Dari teori singkat tentang hubungan antara hukum dan ekonomi-politik (
law and political economy
Pembajakan mengenai reformasi hukum telah dimulai dari awal masa Reformasi akibat perselisihan antara elit penguasa dan kelompok otoriter. Proses demokratisasi di Indonesia pada dasarnya membuka jalan untuk oligarki yang selama ini tumbuh dalam sistem klienelisme pusat tanpa benar-benar “merekam” perubahan signifikan pada struktur ekonomi sosial-politik tersebut (Hadiz dan Robison, 2013). Oleh karena itu, undang-undang malah digunakan untuk memperteguh atau merombak ulang situasi yang bersifat pemangsa tersebut menjadi lebih kuat lagi.
Misalnya saja tentang program perbaikan institusi kepolisan. Undang-Undang No. 2 tahun 2002 menetapkan dasar hukum atas pemberian 36 wewenang signifikan kepada polisi, hal ini membuka peluang potensial untuk penyelewengan kuasa. Pertanyaannya adalah mengapa begitu banyak otoritas diturunkan? Seperti yang dicatat oleh Althusser (1970), demokrasi Indonesia pun telah diserap, dan lembaga kepolisian termasuk dalam kelompok alat pemaksa negara; mereka menjadi bagian dari struktur kontrol negara tersebut.
mempertahankan kontrol otoriter
Selain itu, jaringan birokrasi berkekuatan predatorial dalam tubuh kepolisian memperkuat dominasi praktik suap dari pihak berpengaruh serta meredupkannya tingkat keterbukaan terhadap kasus-kasus yang sedang mereka tangani.

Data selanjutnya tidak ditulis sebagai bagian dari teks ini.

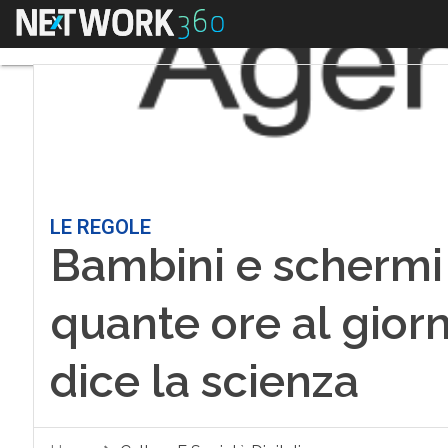
Menu
LE REGOLE
Bambini e schermi 
quante ore al gior
dice la scienza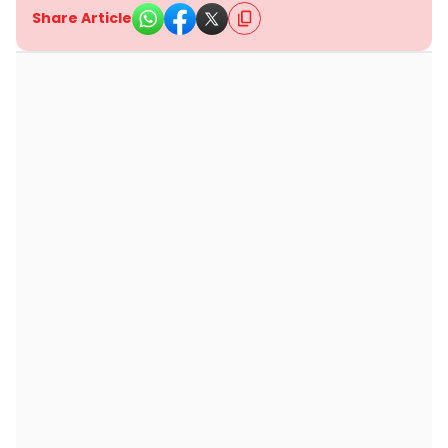
Share Article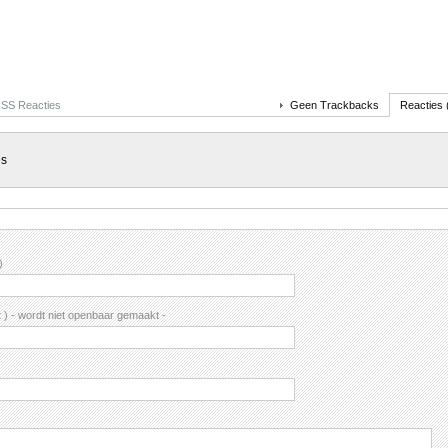
SS Reacties
Geen Trackbacks
Reacties 
es
)
ht ) - wordt niet openbaar gemaakt -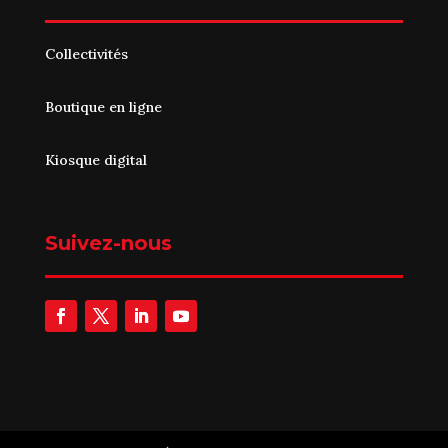
Collectivités
Boutique en ligne
Kiosque digital
Suivez-nous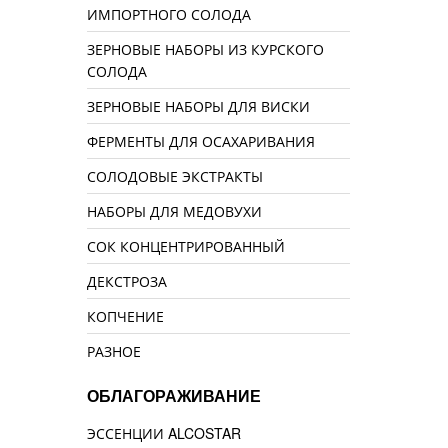
ИМПОРТНОГО СОЛОДА
ЗЕРНОВЫЕ НАБОРЫ ИЗ КУРСКОГО
СОЛОДА
ЗЕРНОВЫЕ НАБОРЫ ДЛЯ ВИСКИ
ФЕРМЕНТЫ ДЛЯ ОСАХАРИВАНИЯ
СОЛОДОВЫЕ ЭКСТРАКТЫ
НАБОРЫ ДЛЯ МЕДОВУХИ
СОК КОНЦЕНТРИРОВАННЫЙ
ДЕКСТРОЗА
КОПЧЕНИЕ
РАЗНОЕ
ОБЛАГОРАЖИВАНИЕ
ЭССЕНЦИИ ALCOSTAR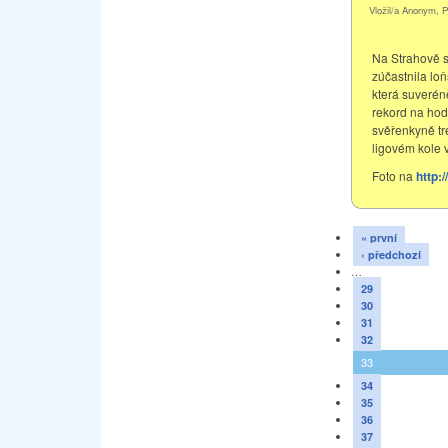
Vložil/a Anonym, P
Na Strahově s
zúčastnila lo
která suveréně
rekord na hod
svěřenkyně tr
ligovém kole v
Foto na
http:
« první
‹ předchozí
…
29
30
31
32
33
34
35
36
37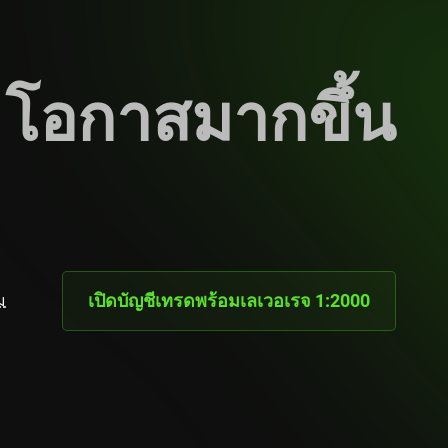
โอกาสมากขึ้น
เปิดบัญชีเทรดพร้อมเลเวอเรจ 1:2000
ม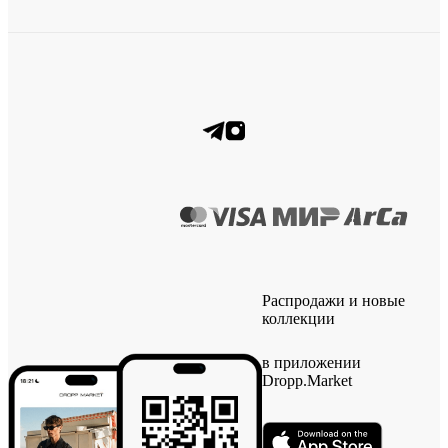
Распродажи и новые
коллекции
в приложении
Dropp.Market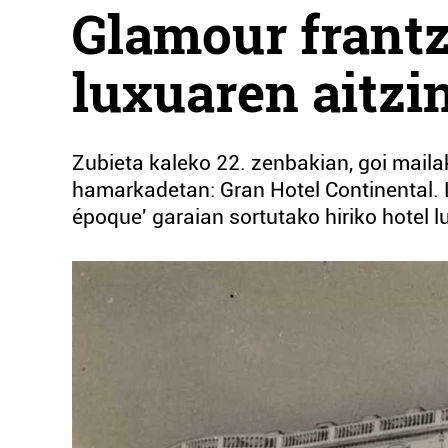
Glamour frantz
luxuaren aitzi
Zubieta kaleko 22. zenbakian, goi maila
hamarkadetan: Gran Hotel Continental. Lo
époque' garaian sortutako hiriko hotel 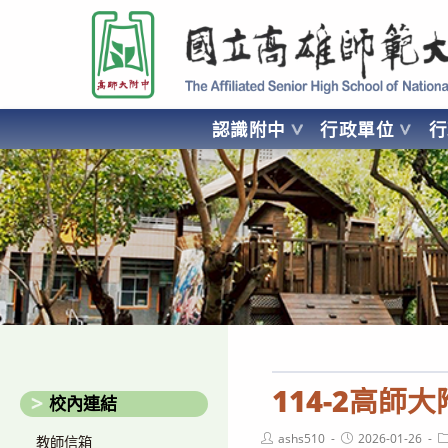
跳
國立高雄師範大學附屬高級中學 Affiliated Senior High School of National
轉
至
主
要
認識附中
行政單位
內
容
AFFILIATED SENIOR HIGH SCHOOL OF NATIONAL KA
114-2高師
校內連結
Post
Post
P
ashs510
2026-01-26
教師信箱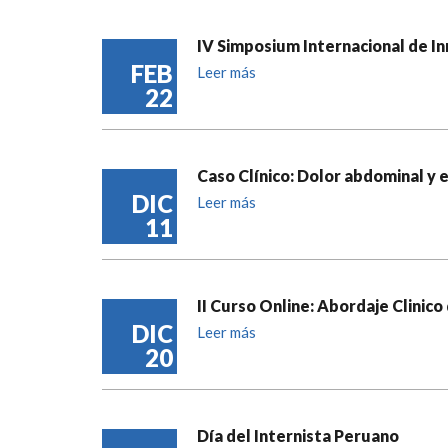
IV Simposium Internacional de 
FEB
Leer más
22
Caso Clínico: Dolor abdominal y 
DIC
Leer más
11
II Curso Online: Abordaje Clinico
DIC
Leer más
20
Día del Internista Peruano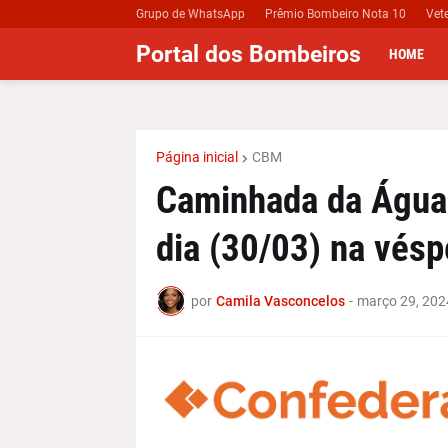
Grupo de WhatsApp
Prêmio Bombeiro Nota 10
Vet
Portal dos Bombeiros
HOME
Página inicial
CBM
Caminhada da Água
dia (30/03) na vés
por
Camila Vasconcelos
-
março 29, 202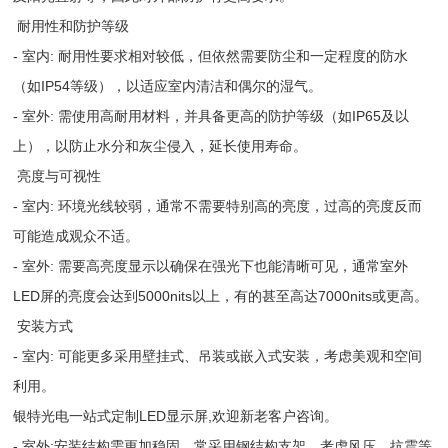
耐用性和防护等级
- 室内: 耐用性要求相对较低，但依然需要防尘和一定程度的防水
（如IP54等级），以适应室内清洁和偶尔的湿气。
- 室外: 需使用高耐用材料，并具备更高的防护等级（如IP65及以
上），以防止水分和灰尘侵入，延长使用寿命。
亮度与可视性
- 室内: 环境光线较弱，通常不需要特别高的亮度，过高的亮度反而
可能造成观众不适。
- 室外: 需要高亮度显示以确保在强光下也能清晰可见，通常室外
LED屏的亮度会达到5000nits以上，有的甚至高达7000nits或更高。
安装方式
- 室内: 可能更多采用壁挂式、吊装或嵌入式安装，考虑美观和空间
利用。
银特光电一站式定制LED显示屏,欢迎新老客户咨询。
- 室外:安装结构需更加稳固，常采用钢结构支架，考虑风压、抗震等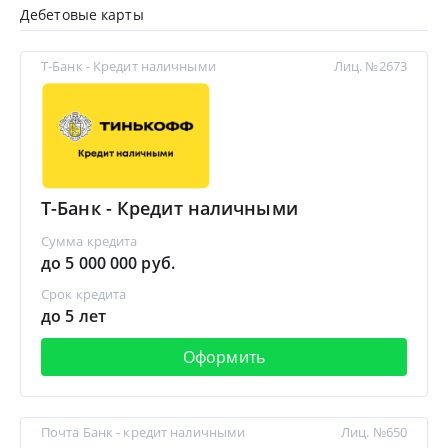
Дебетовые карты
Т-Банк - Кредит наличными
Лиц. №2673
Т-Банк - Кредит наличными
Сумма кредита
до 5 000 000 руб.
Срок кредита
до 5 лет
Оформить
Почта Банк - кредит наличными
Лиц. №650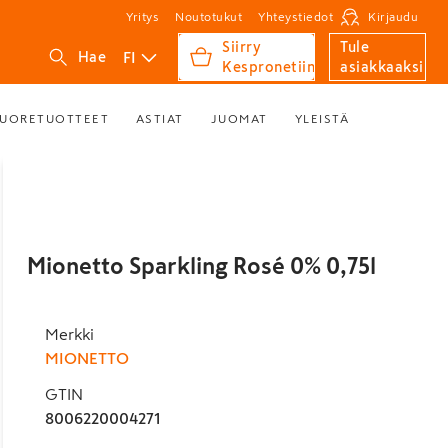
Yritys
Noutotukut
Yhteystiedot
Kirjaudu
Siirry
Tule
FI
Hae
Kespronetiin
asiakkaaksi
UORETUOTTEET
ASTIAT
JUOMAT
YLEISTÄ
Mionetto Sparkling Rosé 0% 0,75l
Merkki
MIONETTO
GTIN
8006220004271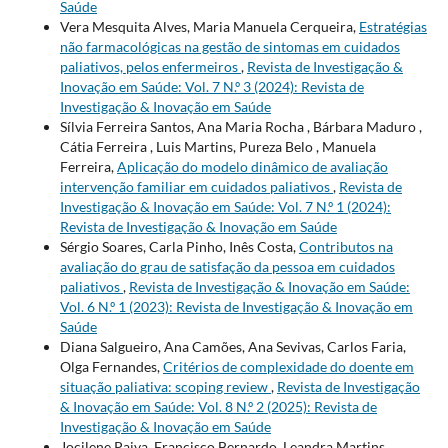
Saúde
Vera Mesquita Alves, Maria Manuela Cerqueira,
Estratégias
não farmacológicas na gestão de sintomas em cuidados
paliativos, pelos enfermeiros
,
Revista de Investigação &
Inovação em Saúde: Vol. 7 N.º 3 (2024): Revista de
Investigação & Inovação em Saúde
Sílvia Ferreira Santos, Ana Maria Rocha , Bárbara Maduro ,
Cátia Ferreira , Luis Martins, Pureza Belo , Manuela
Ferreira,
Aplicação do modelo dinâmico de avaliação
intervenção familiar em cuidados paliativos
,
Revista de
Investigação & Inovação em Saúde: Vol. 7 N.º 1 (2024):
Revista de Investigação & Inovação em Saúde
Sérgio Soares, Carla Pinho, Inês Costa,
Contributos na
avaliação do grau de satisfação da pessoa em cuidados
paliativos
,
Revista de Investigação & Inovação em Saúde:
Vol. 6 N.º 1 (2023): Revista de Investigação & Inovação em
Saúde
Diana Salgueiro, Ana Camões, Ana Sevivas, Carlos Faria,
Olga Fernandes,
Critérios de complexidade do doente em
situação paliativa: scoping review
,
Revista de Investigação
& Inovação em Saúde: Vol. 8 N.º 2 (2025): Revista de
Investigação & Inovação em Saúde
Jocilene Paiva, Francisco Bernardo, Leandra Martins ,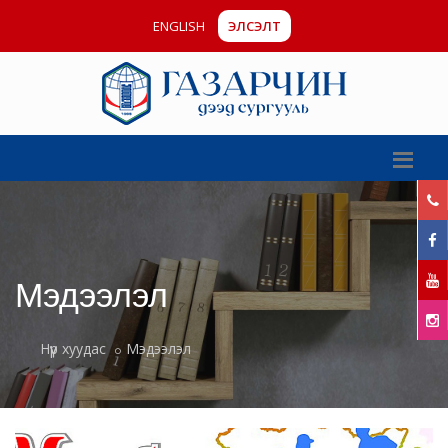
ENGLISH
ЭЛСЭЛТ
Мэдээлэл
Нүүр хуудас
Мэдээлэл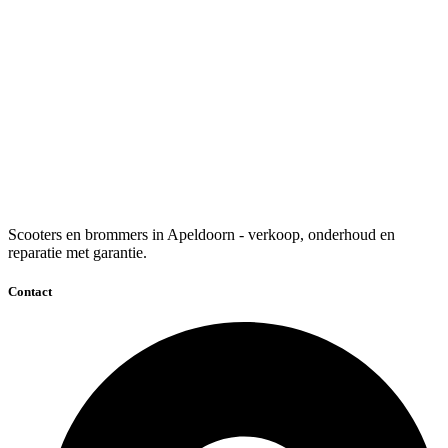
Scooters en brommers in Apeldoorn - verkoop, onderhoud en
reparatie met garantie.
Contact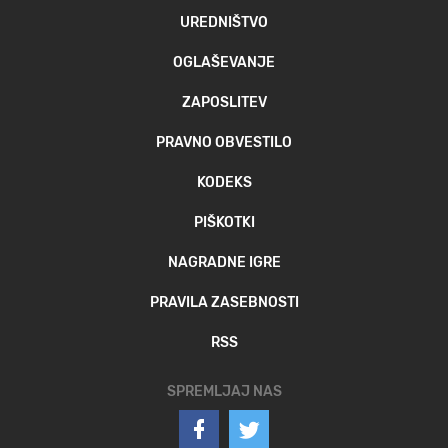
UREDNIŠTVO
OGLAŠEVANJE
ZAPOSLITEV
PRAVNO OBVESTILO
KODEKS
PIŠKOTKI
NAGRADNE IGRE
PRAVILA ZASEBNOSTI
RSS
SPREMLJAJ NAS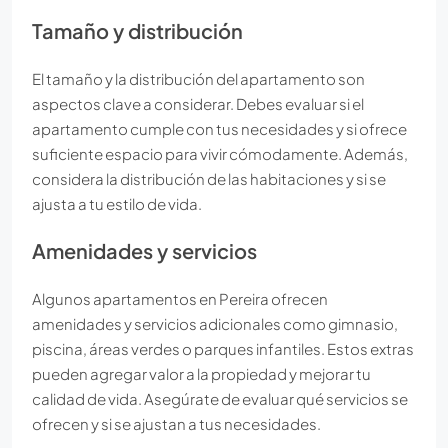
Tamaño y distribución
El tamaño y la distribución del apartamento son
aspectos clave a considerar. Debes evaluar si el
apartamento cumple con tus necesidades y si ofrece
suficiente espacio para vivir cómodamente. Además,
considera la distribución de las habitaciones y si se
ajusta a tu estilo de vida.
Amenidades y servicios
Algunos apartamentos en Pereira ofrecen
amenidades y servicios adicionales como gimnasio,
piscina, áreas verdes o parques infantiles. Estos extras
pueden agregar valor a la propiedad y mejorar tu
calidad de vida. Asegúrate de evaluar qué servicios se
ofrecen y si se ajustan a tus necesidades.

Akhirnya menjadi mudah bagi orang untuk enggan mempercayai secara logis semua lembaga hukum yang sedang dipercaya mengalami perubahan tersebut. Sistem hukum kita sudah sangat lama dikendalikan oleh konsep keadilan substansial. Oleh karena itu, dalam kasus #JusticeForArgo, marah publik wajar dan sah terarah kepada instansi hukum yang cenderung melindungi penjahat daripada pihak yang dirugikan. Sebaliknya, gambaran dari #JusticeForArgo tak bisa hanya diartikan sebagai sebuah insiden mikro tunggal. Ini seharusnya dilihat sebagai bagian integral dari skenario lebih luas: upaya reformasi sistem hokum nasional kita benar-benar mandek saat menciptakan keadilan.
Memelihara Mobilisasi Masyarakat Sipil
Jika tidak memiliki keyakinan rasional terhadap lembaga hukum, maka kepada siapa kita bisa mempercayai? Gerakan masyarakat sipil menjadi jawabannya. Kebencian publik atas ketidakefektifan penegakan hukum dalam kasus #JusticeForArgo serta sejumlah kasus lainnya mestinya diarahkan sebagai dorongan bagi upaya pengawasan oleh masyarakat sipil. Ini menunjukkan bahwa organisasi-organisasi dalam lingkungan sosial harus siap mendengarkan dan menyikapi keprihatinan warga tentang ketidakadilan substansial yang ada dalam sistem, bukan sekadar ketidakadilan formal maupun procedur (Gellert, 2025).
Mobilisasi yang dilakukan oleh masyarakat sipil bisa terwujud melalui gerakan bersama untuk senantiasa memantaunya pelaksanaan hukum di tanah air ini. Menurut Gilbert (2024), mobilisasi yang kuat serta kolaboratif dari masyarakat sipil di daerah Casiavera, Sumatera Barat, membuktikan bahwa implementasi hukum memiliki dampak apabila diselaraskan dan dipraktekkan sesuai urutan usai pembentukan energi kolektif.
Melalui pengembangan partisipasi masyarakat umum, penegakan hukum memperoleh tenaga agar dapat menciptakan keadilan yang substantif.